Where most cautious travelers would have immediately called up the rental agency and demanded a better bike, we decided instead to push Super Bike to her limits by taking her on long trips across the island. Since we had no actual way of telling, Niels and I guesstimated that Super Bike’s average speed was around 25KMs an hour, which can make traversing Greece’s largest island a major challenge for the bike. Instead, we decided to do bite-sized trips, heading first to the small coastal village of Bali.

Not even 10 minutes in to the first leg of our journey, the bike’s left mirror slowly regressed from its upright position and began to slump downwards until it was hanging by a string and flapping in the wind. As it so happens, Niels had chosen to withhold the information that he had already taken a nosedive on his very first trip on the way to our villa. The mirror had been dismantled, and his knee was entirely scraped up in the process. This meant that instead of looking in the rear-view mirror to see what was behind him, Niels had to rely on the passenger (aka yours truly) to look back from time to time and make sure no cars were passing.

Our method for checking gas levels was even more scientific, however. Super Bike’s tank was so small, that we had to fill her up approximately every 2 hours, depending the terrain.  While riding, we feared constantly that we could run out of gas at any moment. Whenever we felt like the tank was lighter beneath us, we’d pull over and Niels would ask for a piece of straw off the side of the road. He’d then proceed to stick the straw in the tank, checking how much of it came out wet with gasoline compared to how much remained dry-- bullet-proof methodology, right?! Wrong… but I’ll get to that later.

Once we started the engine (albeit, with a clatter every time) and got going, it didn’t actually matter how many things were wrong with the vehicle. With the breathtaking views of the Cretan Coast from Paliokastro to Rethimno and back, I wouldn’t have cared if I were riding a tricycle at that point. The fact is that no one has ever come home from Greece complaining, and that’s because nearly everything about this country is amazing. Between the mountains and the olive fields, the beaches, the food and the people, it’s an altogether warm and welcoming experience that allows you to lose track of time, the way a proper vacation should.

For a week, the Super Bike served as our trusty sidekick, taking us all around and rarely failing us throughout... That is until we got to the second-last day. On this particular day, we had ventured out on a 4-hour journey to a tiny village of which the name I can’t even recall anymore. This trip was strenuous on our good friend, but we managed to make to our destination and tour around. Only, Greece is so good at getting you to lose track of time, that we completely forgot that all the gas stations on the island shut down around 9. Unfortunately, with our trusty gas-checking method, we had also failed to gauge how far we would make it until empty.

= = = = =

* [REQUEST 1]:
Reproduce the listing from the line with "Theft, Aggravated Assault, Criminal" to the line with "List the series", including both of those lines, and omit the pictures.

* [MATERIAL PROVIDED]:
= = = = =

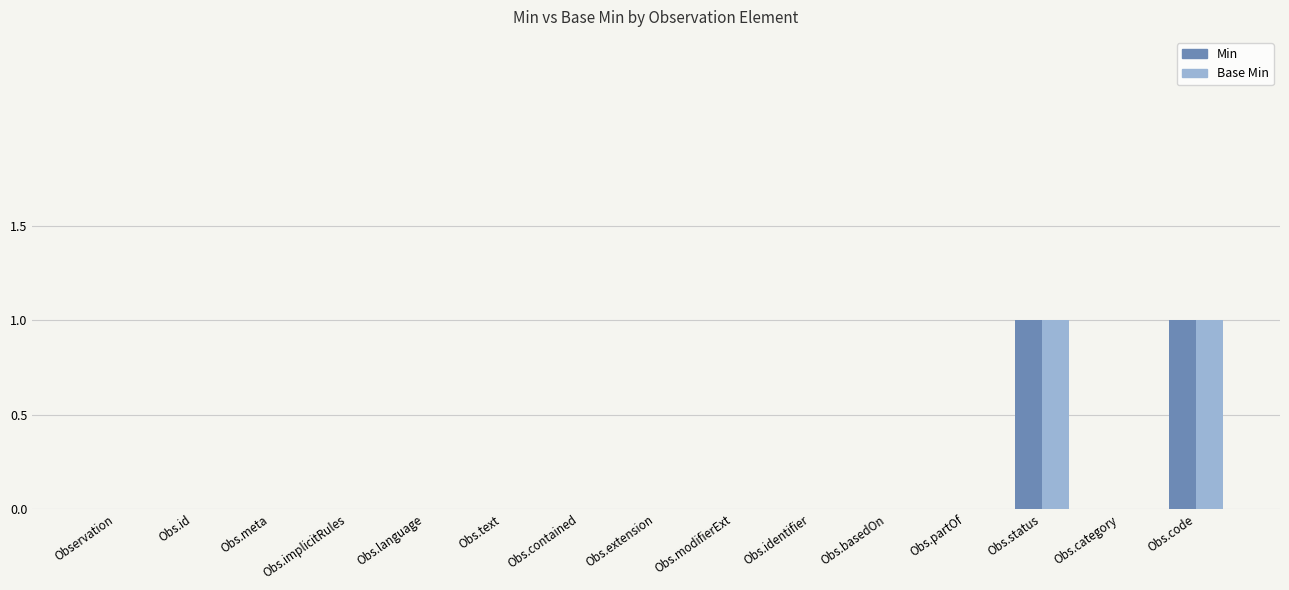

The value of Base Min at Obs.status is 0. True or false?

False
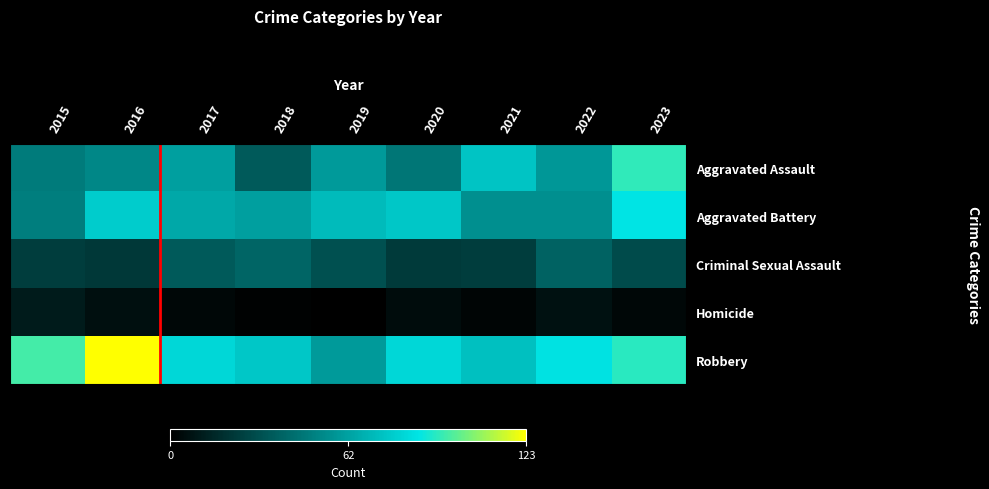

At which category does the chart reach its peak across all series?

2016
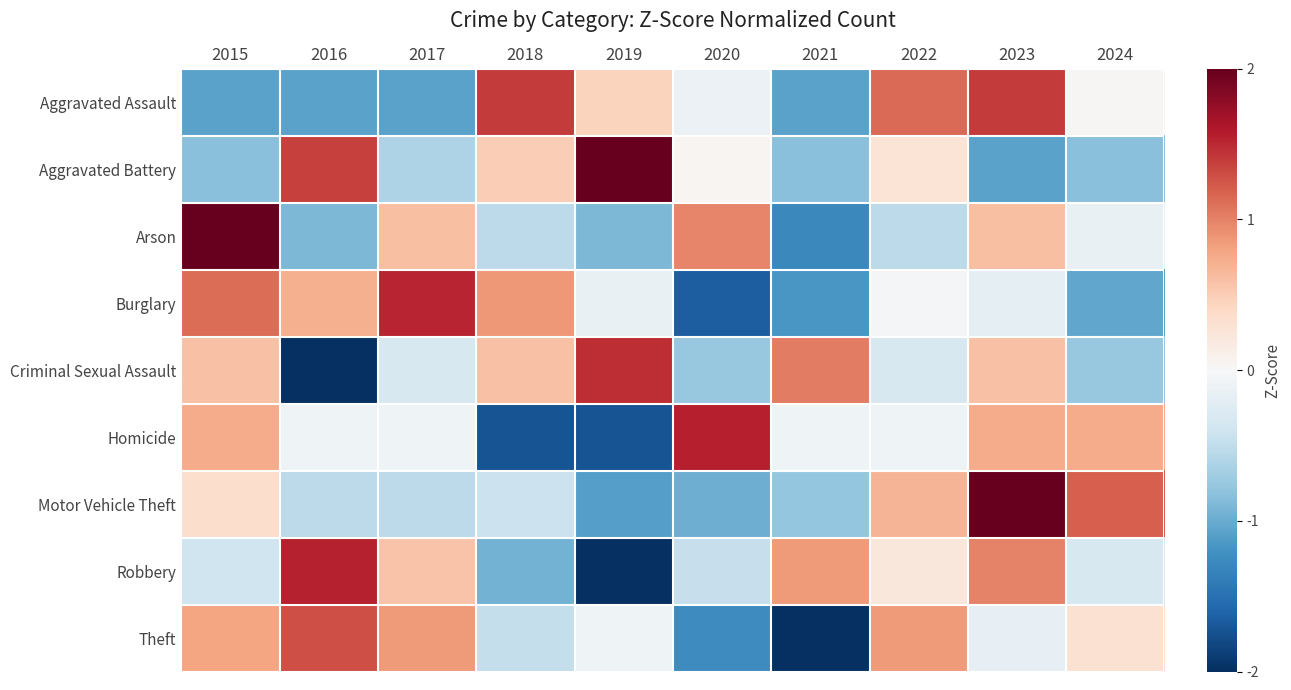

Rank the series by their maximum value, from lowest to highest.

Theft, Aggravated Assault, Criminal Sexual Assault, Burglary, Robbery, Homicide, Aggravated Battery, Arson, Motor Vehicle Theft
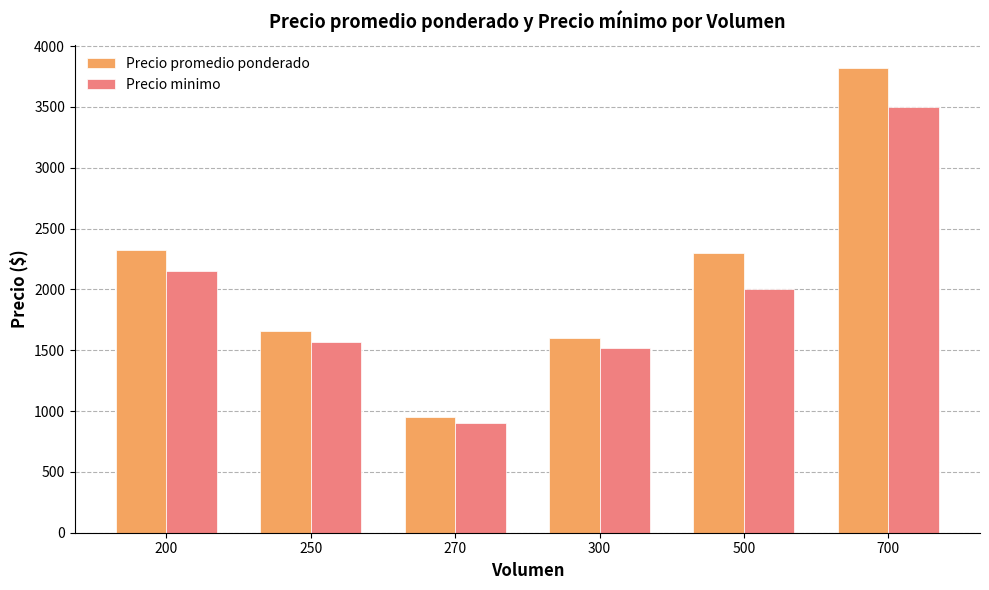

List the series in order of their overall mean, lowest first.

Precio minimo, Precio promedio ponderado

= = = = =

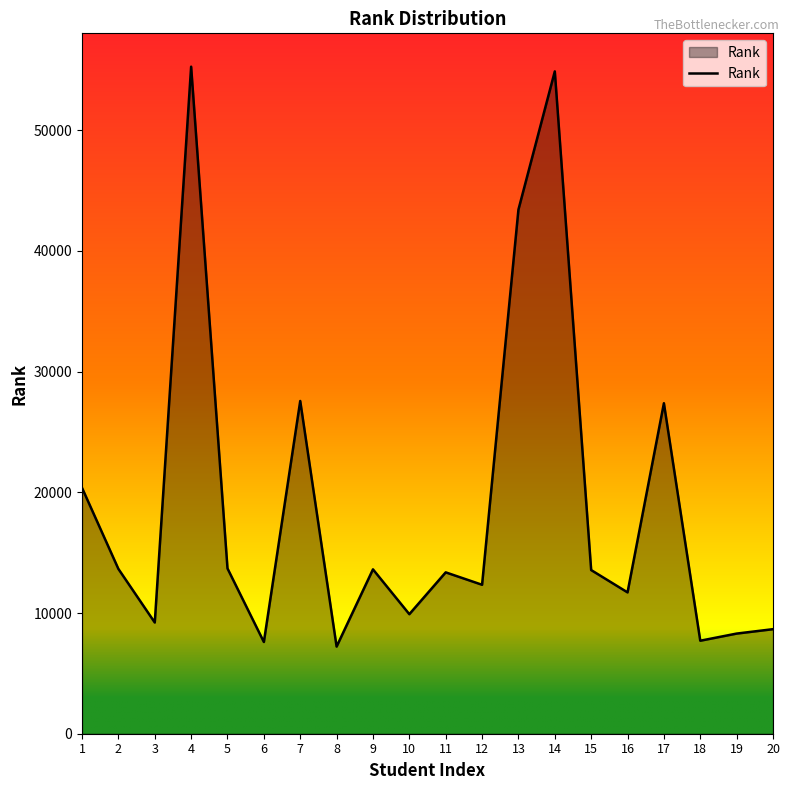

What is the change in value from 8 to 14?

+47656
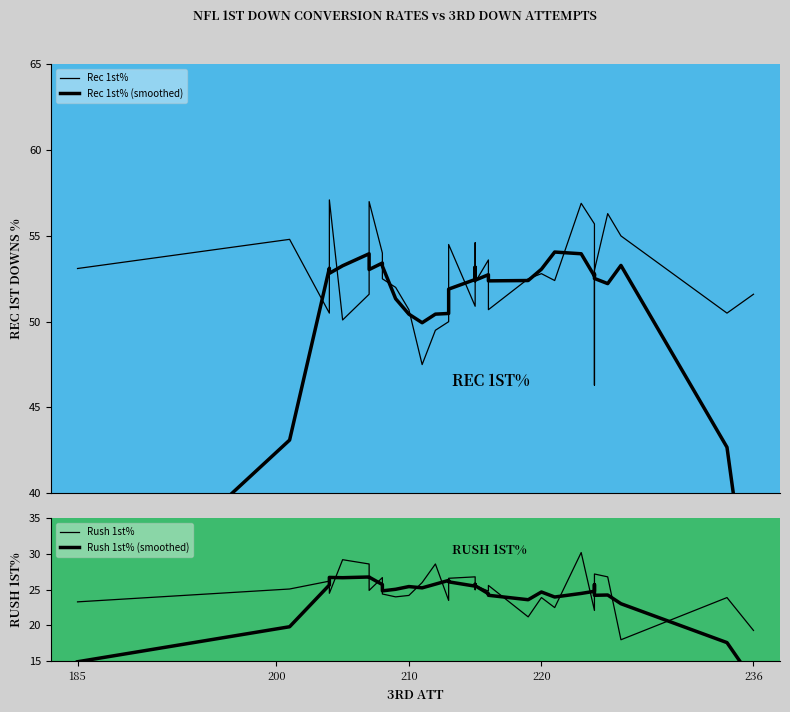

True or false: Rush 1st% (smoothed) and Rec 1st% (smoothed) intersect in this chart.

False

= = = = =

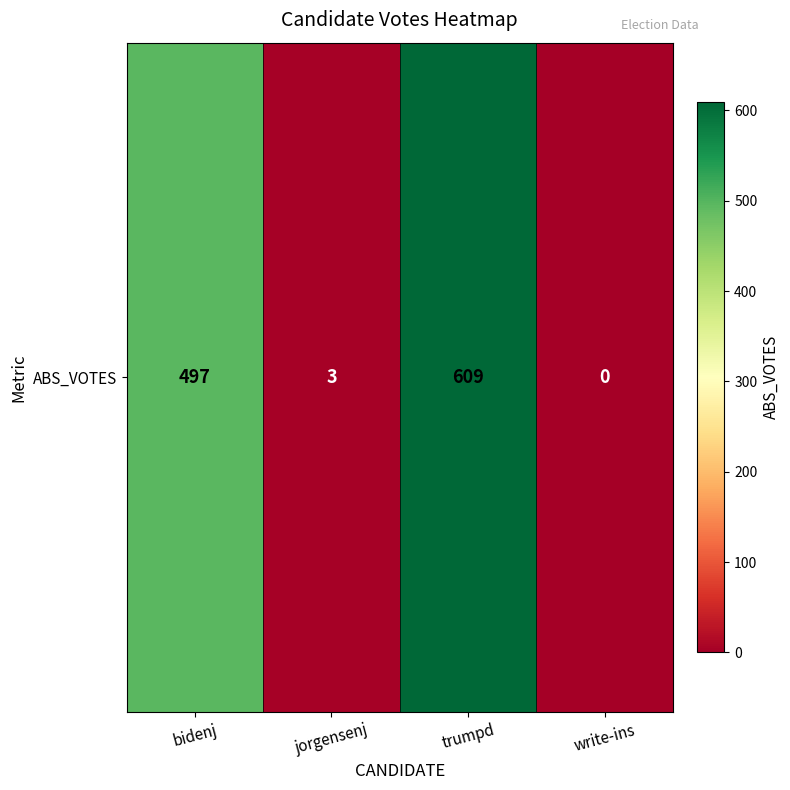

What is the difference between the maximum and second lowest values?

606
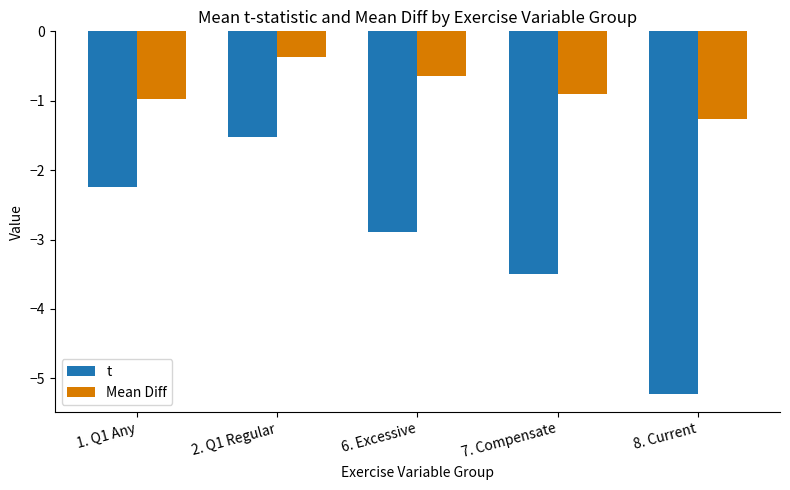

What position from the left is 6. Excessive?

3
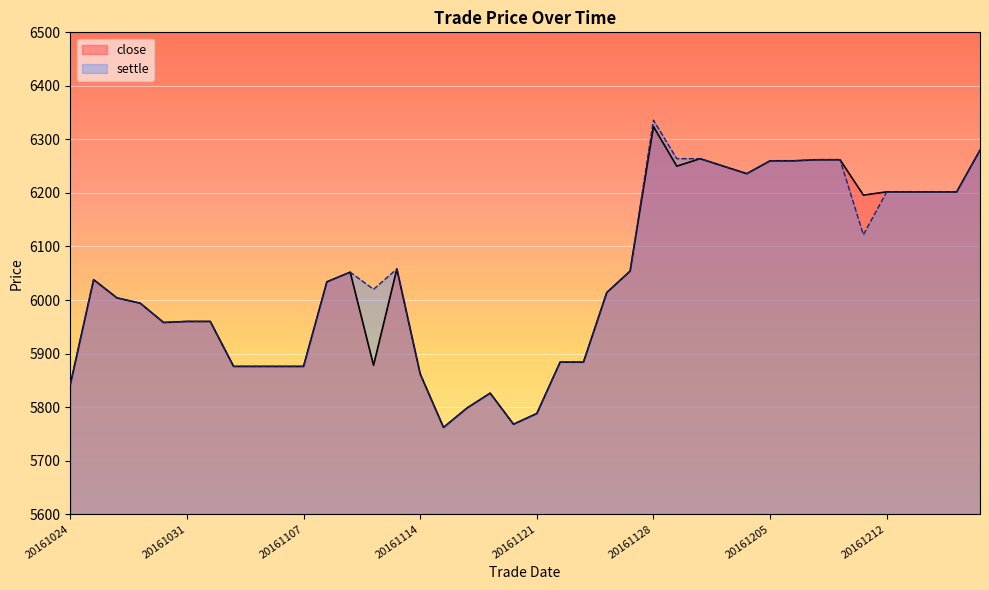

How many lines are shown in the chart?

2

= = = = =

* [REQUEST 2]:
Write the next part of the account of riding Super Bike around Crete, picking up after its last sentence.

* [TASK OUTPUT 1]:
Theft, Aggravated Assault, Criminal Sexual Assault, Burglary, Robbery, Homicide, Aggravated Battery, Arson, Motor Vehicle Theft

List the series in order of their overall mean, lowest first.

* [TASK OUTPUT 2]:
As if this wasn’t enough, as we cautiously set out in to the darkness, we realized that somewhere along the way both of the taillights had lost power, rendering us virtually invisible anyone behind us. My family had to drive in tow; maintaining a 25 KM/hr speed and providing the only light we had by turning the brights on in their car. As we predicted, about a third of the way in to our drive, the engine came to a slow and eventually completely stopped in the middle of the highway. We had no choice but to ditch the bike on the side of the road and come back for her later on.

When morning came, Niels went to pick up the sad little bike. He manually pushed it to the nearest gas station, some 5 KMs away, in hopes of filling her up. Upon arriving, however, he was told that the station was once again closed – for refueling, of all things. An hour went by and he was finally able to fill the tank with gas… only this wasn’t the end of it. After all that, the thing wouldn’t even start, so he once again proceeded to manually drag it to a mechanic next door. After a 15 minute examination turned out futile, the mechanic then had to resort to a very scientific method of his own to solve the problem—He mounted the scooter and furiously began to shake it back and forth while turning the key in the ignition. By some miracle this actually worked, and not 4 hours later, Niels was homeward bound atop the deathtrap.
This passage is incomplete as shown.